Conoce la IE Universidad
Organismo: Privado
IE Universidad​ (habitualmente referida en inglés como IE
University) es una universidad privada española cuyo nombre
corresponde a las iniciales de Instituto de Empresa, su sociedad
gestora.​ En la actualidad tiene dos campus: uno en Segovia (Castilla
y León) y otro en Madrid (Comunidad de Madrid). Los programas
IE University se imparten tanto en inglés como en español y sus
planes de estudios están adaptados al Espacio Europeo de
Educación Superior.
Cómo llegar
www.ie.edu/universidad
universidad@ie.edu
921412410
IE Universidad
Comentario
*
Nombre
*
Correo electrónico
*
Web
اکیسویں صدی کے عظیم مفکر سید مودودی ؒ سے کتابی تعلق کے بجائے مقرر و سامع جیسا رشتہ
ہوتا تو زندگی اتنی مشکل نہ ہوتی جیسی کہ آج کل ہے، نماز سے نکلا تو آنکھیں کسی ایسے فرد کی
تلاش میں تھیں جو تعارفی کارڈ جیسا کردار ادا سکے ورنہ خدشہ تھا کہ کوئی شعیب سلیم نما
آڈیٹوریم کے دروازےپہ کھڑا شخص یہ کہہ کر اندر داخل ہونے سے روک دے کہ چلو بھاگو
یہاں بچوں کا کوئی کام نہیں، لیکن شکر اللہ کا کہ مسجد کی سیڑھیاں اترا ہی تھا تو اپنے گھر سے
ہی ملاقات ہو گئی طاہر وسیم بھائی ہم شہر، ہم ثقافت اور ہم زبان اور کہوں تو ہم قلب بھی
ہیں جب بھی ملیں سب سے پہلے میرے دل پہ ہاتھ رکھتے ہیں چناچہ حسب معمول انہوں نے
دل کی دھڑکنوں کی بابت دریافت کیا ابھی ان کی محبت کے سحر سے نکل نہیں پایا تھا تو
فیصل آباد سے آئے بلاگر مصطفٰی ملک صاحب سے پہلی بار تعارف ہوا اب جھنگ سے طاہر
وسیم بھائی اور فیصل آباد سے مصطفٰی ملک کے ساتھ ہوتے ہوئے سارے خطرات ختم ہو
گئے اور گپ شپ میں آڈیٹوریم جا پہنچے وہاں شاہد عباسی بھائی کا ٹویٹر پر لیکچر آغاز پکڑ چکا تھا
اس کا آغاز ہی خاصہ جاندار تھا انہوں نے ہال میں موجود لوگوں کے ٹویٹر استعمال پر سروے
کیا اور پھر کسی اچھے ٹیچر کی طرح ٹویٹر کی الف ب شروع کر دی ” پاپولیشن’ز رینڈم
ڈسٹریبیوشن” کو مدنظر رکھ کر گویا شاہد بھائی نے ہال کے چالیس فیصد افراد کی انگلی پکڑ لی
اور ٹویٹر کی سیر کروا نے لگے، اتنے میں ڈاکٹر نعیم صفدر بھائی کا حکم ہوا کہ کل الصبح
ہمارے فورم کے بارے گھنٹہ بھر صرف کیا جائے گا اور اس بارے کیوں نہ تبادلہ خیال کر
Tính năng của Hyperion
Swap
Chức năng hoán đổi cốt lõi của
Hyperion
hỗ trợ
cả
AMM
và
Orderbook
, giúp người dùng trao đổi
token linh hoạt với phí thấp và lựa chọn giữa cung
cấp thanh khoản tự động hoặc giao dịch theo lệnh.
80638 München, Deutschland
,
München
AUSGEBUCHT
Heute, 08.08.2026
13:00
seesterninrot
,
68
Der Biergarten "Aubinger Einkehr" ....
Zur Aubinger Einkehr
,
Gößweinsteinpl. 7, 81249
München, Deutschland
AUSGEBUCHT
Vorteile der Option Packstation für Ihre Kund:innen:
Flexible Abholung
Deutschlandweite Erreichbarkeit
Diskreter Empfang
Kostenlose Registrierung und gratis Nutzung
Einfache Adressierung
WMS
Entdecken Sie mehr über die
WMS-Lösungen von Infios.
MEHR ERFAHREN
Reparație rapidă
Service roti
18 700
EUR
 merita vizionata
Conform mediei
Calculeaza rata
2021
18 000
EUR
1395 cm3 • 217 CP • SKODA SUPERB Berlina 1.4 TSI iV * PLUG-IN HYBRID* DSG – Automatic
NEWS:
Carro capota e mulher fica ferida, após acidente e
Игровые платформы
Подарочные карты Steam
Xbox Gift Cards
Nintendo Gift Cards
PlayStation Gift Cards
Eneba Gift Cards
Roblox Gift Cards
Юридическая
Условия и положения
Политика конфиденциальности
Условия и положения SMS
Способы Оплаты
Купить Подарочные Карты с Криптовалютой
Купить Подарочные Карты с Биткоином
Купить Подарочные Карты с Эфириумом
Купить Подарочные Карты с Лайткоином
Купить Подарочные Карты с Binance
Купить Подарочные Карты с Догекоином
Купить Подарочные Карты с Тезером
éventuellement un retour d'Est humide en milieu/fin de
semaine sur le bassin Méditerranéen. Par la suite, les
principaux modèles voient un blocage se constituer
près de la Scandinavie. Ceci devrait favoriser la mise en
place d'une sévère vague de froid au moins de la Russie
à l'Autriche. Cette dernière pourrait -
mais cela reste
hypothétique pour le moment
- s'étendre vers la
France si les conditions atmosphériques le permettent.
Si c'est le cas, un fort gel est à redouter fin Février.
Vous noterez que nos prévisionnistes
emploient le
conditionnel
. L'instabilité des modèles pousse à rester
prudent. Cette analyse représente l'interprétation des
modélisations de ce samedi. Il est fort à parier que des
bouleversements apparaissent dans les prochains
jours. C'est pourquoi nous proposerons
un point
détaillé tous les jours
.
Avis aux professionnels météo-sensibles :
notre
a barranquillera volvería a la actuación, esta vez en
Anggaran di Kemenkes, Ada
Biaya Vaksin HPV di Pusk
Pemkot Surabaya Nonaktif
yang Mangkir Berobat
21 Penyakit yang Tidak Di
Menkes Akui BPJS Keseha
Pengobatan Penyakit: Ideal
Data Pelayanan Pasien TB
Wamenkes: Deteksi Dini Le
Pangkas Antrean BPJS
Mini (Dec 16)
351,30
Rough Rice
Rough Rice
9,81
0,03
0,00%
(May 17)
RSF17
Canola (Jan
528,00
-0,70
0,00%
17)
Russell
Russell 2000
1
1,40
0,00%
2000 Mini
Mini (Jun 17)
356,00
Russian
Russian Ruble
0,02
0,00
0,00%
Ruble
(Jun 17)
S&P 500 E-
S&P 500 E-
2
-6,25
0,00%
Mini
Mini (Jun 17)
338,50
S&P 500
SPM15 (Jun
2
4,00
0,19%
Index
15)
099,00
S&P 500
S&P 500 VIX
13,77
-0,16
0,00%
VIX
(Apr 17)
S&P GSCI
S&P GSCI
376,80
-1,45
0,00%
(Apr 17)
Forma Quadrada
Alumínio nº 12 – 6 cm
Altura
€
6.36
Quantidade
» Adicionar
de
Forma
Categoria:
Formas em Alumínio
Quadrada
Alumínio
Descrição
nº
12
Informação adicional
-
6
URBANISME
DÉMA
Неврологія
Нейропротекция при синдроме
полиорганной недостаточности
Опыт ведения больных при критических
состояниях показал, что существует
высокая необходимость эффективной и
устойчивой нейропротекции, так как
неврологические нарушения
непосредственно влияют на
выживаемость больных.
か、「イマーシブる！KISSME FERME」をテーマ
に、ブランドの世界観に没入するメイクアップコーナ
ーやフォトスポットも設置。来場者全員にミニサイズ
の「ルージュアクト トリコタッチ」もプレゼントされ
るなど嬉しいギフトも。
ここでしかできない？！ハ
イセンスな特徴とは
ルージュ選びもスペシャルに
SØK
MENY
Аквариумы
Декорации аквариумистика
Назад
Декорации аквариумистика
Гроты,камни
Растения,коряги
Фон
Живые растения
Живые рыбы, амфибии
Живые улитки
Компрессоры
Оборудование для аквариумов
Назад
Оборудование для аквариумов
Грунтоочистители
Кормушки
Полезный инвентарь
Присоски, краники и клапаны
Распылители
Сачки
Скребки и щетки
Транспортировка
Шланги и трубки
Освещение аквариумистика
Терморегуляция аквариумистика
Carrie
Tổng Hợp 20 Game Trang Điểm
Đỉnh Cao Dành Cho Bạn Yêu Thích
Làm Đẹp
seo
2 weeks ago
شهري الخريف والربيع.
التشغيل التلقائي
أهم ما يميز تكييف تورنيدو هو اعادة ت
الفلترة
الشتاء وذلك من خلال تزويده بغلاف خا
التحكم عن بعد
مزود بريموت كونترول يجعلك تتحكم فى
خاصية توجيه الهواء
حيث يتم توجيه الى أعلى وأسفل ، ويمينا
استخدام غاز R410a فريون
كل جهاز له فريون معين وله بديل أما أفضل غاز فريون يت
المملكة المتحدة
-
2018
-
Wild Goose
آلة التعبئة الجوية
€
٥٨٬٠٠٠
————————
--- ASSIGNED TASK ---
Show all lines above that contain "آغاز".

--- WRITTEN SOLUTION ---
گئے اور گپ شپ میں آڈیٹوریم جا پہنچے وہاں شاہد عباسی بھائی کا ٹویٹر پر لیکچر آغاز پکڑ چکا تھا
اس کا آغاز ہی خاصہ جاندار تھا انہوں نے ہال میں موجود لوگوں کے ٹویٹر استعمال پر سروے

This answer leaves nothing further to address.